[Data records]

━━━━━━━━━━━━━━━━━━━━━━━━━━━━━━

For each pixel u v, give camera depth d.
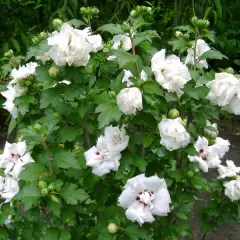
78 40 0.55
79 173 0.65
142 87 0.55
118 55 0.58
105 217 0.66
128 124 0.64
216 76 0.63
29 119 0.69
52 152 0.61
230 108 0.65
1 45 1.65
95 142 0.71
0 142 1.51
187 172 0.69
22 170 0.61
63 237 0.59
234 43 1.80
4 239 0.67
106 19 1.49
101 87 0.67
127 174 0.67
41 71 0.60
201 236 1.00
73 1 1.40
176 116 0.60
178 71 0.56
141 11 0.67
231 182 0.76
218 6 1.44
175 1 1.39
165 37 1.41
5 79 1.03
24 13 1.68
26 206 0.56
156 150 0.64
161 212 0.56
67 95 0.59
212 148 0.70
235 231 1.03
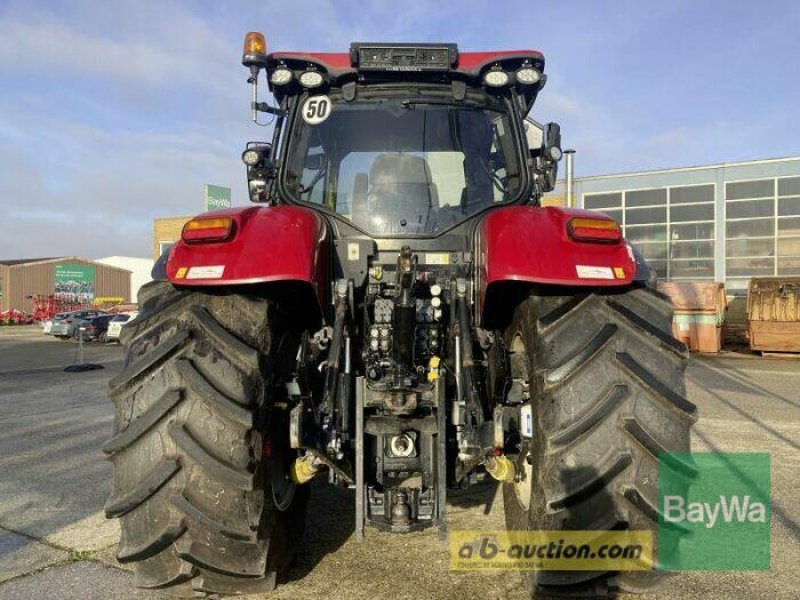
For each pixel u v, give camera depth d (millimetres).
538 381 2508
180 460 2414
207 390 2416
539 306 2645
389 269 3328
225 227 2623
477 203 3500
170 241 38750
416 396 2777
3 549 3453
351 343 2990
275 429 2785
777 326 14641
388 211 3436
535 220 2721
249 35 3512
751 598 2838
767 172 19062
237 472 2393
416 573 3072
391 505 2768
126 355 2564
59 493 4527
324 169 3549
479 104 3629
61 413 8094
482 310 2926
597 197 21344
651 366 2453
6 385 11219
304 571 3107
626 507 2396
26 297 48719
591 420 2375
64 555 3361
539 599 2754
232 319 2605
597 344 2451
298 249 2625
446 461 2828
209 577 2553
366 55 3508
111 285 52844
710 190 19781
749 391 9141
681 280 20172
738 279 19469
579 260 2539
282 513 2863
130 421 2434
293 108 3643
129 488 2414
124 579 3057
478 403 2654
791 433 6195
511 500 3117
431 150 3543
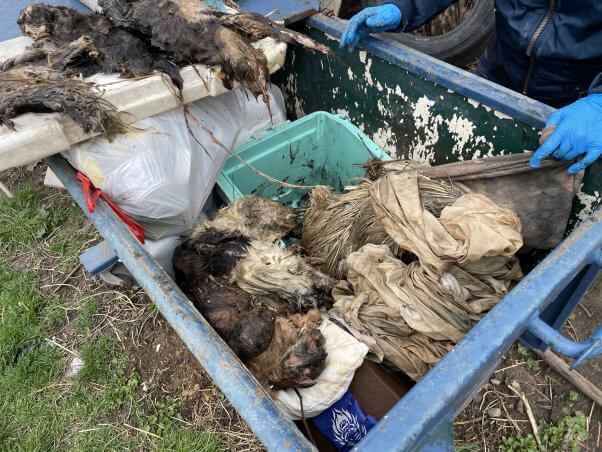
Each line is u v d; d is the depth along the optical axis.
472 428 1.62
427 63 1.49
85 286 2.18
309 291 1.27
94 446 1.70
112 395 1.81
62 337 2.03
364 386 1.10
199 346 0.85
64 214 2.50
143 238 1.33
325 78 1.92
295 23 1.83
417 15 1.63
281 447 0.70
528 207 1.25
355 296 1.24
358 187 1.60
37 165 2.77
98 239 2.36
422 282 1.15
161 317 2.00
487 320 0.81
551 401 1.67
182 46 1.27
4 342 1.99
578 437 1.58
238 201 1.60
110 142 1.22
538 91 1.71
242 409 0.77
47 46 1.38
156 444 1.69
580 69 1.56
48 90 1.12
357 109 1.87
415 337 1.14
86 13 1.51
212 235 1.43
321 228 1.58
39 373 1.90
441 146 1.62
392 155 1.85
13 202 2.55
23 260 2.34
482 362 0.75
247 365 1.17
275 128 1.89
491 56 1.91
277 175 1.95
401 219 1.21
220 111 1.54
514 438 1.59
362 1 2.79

━━━━━━━━━━━━━━━━━━━━━━━━━━━━━━

**Task goal:** The line containing "142 87 0.55" and every line after it, through the end of the records, are what you should retype exactly. Do not include the pictures.

**Expected answer:**
142 87 0.55
118 55 0.58
105 217 0.66
128 124 0.64
216 76 0.63
29 119 0.69
52 152 0.61
230 108 0.65
1 45 1.65
95 142 0.71
0 142 1.51
187 172 0.69
22 170 0.61
63 237 0.59
234 43 1.80
4 239 0.67
106 19 1.49
101 87 0.67
127 174 0.67
41 71 0.60
201 236 1.00
73 1 1.40
176 116 0.60
178 71 0.56
141 11 0.67
231 182 0.76
218 6 1.44
175 1 1.39
165 37 1.41
5 79 1.03
24 13 1.68
26 206 0.56
156 150 0.64
161 212 0.56
67 95 0.59
212 148 0.70
235 231 1.03
For each pixel u v, give camera depth d (millimetres).
538 381 2508
180 460 2414
207 390 2416
539 306 2645
389 269 3328
225 227 2623
477 203 3500
170 241 38750
416 396 2777
3 549 3453
351 343 2990
275 429 2785
777 326 14641
388 211 3436
535 220 2721
249 35 3512
751 598 2838
767 172 19062
237 472 2393
416 573 3072
391 505 2768
126 355 2564
59 493 4527
324 169 3549
479 104 3629
61 413 8094
482 310 2926
597 197 21344
651 366 2453
6 385 11219
304 571 3107
626 507 2396
26 297 48719
591 420 2375
64 555 3361
539 599 2754
232 319 2605
597 344 2451
298 249 2625
446 461 2828
209 577 2553
366 55 3508
111 285 52844
710 190 19781
749 391 9141
681 280 20172
738 279 19469
579 260 2539
282 513 2863
130 421 2434
293 108 3643
129 488 2414
124 579 3057
478 403 2654
791 433 6195
511 500 3117
431 150 3543
Each line is u v d; d is the depth along the optical axis.
472 428 1.62
427 63 1.49
85 286 2.18
309 291 1.27
94 446 1.70
112 395 1.81
62 337 2.03
364 386 1.10
199 346 0.85
64 214 2.50
143 238 1.33
325 78 1.92
295 23 1.83
417 15 1.63
281 447 0.70
528 207 1.25
355 296 1.24
358 187 1.60
37 165 2.77
98 239 2.36
422 282 1.15
161 317 2.00
487 320 0.81
551 401 1.67
182 46 1.27
4 342 1.99
578 437 1.58
238 201 1.60
110 142 1.22
538 91 1.71
242 409 0.77
47 46 1.38
156 444 1.69
580 69 1.56
48 90 1.12
357 109 1.87
415 337 1.14
86 13 1.51
212 235 1.43
321 228 1.58
39 373 1.90
441 146 1.62
392 155 1.85
13 202 2.55
23 260 2.34
482 362 0.75
247 365 1.17
275 128 1.89
491 56 1.91
277 175 1.95
401 219 1.21
220 111 1.54
514 438 1.59
362 1 2.79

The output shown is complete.